I am currently doing research on the software supply chain. To be more specific, for example, for TensorFlow, its supply chain has multiple layers: the core of the supply chain is TensorFlow, while the other layers are the projects that directly import and indirectly import TensorFlow.
Indirect import means that if project 'A' imports TensorFlow and 'A' has published a package 'PA', project 'B' imports this package, the relationship between 'TensorFlow' and 'B' will be called as an indirect import, as shown in the figure.
We wrote a script and analyzed all the projects in GitHub to built this supply chain. We found that the number of the layers in the supply chains is no more than five, no matter for TensorFlow, Pytorch, or Keras. The following figure is the supply chain of Pytorch.

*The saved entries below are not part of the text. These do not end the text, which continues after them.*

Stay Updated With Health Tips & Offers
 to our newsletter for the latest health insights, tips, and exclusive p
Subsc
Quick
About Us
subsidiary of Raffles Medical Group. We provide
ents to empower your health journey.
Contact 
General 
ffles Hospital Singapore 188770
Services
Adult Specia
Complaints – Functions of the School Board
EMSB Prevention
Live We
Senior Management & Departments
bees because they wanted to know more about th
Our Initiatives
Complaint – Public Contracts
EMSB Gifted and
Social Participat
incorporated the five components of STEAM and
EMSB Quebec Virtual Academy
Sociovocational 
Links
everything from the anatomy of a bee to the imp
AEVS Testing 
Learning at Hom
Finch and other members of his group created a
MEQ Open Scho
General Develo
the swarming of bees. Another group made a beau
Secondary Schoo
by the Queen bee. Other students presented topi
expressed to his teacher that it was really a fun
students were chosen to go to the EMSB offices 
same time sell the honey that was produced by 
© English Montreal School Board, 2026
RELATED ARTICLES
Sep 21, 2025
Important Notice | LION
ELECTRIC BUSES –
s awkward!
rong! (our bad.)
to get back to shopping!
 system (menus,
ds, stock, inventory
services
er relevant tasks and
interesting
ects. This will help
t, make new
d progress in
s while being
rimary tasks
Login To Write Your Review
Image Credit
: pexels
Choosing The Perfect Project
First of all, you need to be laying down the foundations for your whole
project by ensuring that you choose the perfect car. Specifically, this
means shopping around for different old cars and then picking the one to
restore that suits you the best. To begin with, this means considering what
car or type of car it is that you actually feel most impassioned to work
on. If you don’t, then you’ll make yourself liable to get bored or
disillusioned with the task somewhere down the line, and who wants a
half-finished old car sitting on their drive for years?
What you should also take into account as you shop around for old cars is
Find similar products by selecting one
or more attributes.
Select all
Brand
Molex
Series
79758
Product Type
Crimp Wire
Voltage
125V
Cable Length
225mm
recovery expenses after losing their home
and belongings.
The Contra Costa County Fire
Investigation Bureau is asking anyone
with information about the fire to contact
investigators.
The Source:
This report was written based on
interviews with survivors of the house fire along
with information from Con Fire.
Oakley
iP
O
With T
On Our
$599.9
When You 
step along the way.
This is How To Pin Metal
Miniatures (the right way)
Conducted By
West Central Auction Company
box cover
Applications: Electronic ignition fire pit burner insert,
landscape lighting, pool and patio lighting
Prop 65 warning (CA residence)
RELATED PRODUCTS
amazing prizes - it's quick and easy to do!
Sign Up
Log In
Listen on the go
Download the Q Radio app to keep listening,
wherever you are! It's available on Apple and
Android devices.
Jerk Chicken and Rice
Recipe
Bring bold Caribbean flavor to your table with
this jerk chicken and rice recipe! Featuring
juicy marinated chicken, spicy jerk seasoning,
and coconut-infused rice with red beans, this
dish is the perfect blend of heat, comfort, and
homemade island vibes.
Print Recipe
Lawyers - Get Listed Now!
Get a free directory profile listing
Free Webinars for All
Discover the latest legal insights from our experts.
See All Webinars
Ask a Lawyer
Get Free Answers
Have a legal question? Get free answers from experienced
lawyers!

Unfortunately, the above is only a superficial understanding of the structure of the supply chain. In addition, I am more curious about its structure from the perspective of functionality, e.g., is there a difference in the application areas of projects at different levels (e.g., most of the projects in layer 1 are about image classification and text classification, whereas layer 2 are tools. I have to admit this example is inappropriate but it can reflect what I want to know)? Eventually, I want to build the landscape of the machine learning supply chain like the following example Hadoop.
Do you have a general idea of what kind of projects are on each layer?